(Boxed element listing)
________________________
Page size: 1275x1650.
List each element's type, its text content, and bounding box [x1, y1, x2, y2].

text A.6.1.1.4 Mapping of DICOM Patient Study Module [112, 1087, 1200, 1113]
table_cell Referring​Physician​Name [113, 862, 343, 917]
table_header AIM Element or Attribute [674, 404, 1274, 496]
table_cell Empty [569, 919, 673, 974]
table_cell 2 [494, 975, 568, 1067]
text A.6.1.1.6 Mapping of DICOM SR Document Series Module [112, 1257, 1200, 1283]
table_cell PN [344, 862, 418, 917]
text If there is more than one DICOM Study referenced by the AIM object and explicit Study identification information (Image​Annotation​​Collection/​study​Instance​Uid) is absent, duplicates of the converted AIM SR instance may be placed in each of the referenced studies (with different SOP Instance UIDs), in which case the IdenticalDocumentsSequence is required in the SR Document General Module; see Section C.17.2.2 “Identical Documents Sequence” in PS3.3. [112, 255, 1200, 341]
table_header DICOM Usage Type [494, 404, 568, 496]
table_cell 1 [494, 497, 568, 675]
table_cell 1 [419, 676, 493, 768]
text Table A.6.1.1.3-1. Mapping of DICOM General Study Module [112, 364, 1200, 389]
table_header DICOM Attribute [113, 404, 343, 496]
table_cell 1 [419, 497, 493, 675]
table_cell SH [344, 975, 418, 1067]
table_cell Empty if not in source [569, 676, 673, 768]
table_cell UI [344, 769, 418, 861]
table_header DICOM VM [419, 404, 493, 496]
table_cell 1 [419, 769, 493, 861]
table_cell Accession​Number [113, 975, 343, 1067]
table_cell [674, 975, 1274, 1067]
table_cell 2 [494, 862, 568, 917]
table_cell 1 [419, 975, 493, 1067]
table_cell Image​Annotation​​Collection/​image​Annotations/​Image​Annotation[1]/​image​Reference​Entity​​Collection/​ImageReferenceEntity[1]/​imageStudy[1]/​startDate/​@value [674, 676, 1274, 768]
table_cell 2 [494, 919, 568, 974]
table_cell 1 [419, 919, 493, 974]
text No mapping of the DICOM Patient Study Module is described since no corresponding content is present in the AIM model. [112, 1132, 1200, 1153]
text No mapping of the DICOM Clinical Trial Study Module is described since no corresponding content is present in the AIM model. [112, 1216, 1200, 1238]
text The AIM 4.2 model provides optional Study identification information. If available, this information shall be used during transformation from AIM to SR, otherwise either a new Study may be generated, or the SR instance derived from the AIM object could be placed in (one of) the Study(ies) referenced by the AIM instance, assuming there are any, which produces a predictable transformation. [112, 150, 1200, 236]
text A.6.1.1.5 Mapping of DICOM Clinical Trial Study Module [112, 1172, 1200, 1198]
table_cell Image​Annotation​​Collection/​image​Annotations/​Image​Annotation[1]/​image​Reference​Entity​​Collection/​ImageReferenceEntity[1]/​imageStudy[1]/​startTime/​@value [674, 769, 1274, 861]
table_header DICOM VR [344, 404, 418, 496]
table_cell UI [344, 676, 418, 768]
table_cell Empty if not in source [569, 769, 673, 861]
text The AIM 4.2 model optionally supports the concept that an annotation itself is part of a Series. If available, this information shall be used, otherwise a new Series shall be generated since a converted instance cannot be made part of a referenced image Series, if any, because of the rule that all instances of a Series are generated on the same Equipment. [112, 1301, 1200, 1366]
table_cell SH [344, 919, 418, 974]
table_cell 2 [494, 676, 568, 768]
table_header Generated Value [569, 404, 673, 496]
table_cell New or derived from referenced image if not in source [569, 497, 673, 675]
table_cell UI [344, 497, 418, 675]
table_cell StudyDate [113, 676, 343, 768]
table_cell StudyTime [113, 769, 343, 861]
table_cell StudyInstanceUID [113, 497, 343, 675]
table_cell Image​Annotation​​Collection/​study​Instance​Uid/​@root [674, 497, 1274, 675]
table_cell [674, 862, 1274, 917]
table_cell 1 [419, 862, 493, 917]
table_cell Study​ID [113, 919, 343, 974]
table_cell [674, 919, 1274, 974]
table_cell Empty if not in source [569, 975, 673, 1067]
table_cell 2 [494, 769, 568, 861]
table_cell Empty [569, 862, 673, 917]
________________________
■ **Aim**
Reproduce the listing from the line containing "text A.6.1.1.4 Mapping" through the line containing "text A.6.1.1.6 Mapping", substituting "Blank" for "Empty" and leaving all else unchanged.

■ **Task result**
text A.6.1.1.4 Mapping of DICOM Patient Study Module [112, 1087, 1200, 1113]
table_cell Referring​Physician​Name [113, 862, 343, 917]
table_header AIM Element or Attribute [674, 404, 1274, 496]
table_cell Blank [569, 919, 673, 974]
table_cell 2 [494, 975, 568, 1067]
text A.6.1.1.6 Mapping of DICOM SR Document Series Module [112, 1257, 1200, 1283]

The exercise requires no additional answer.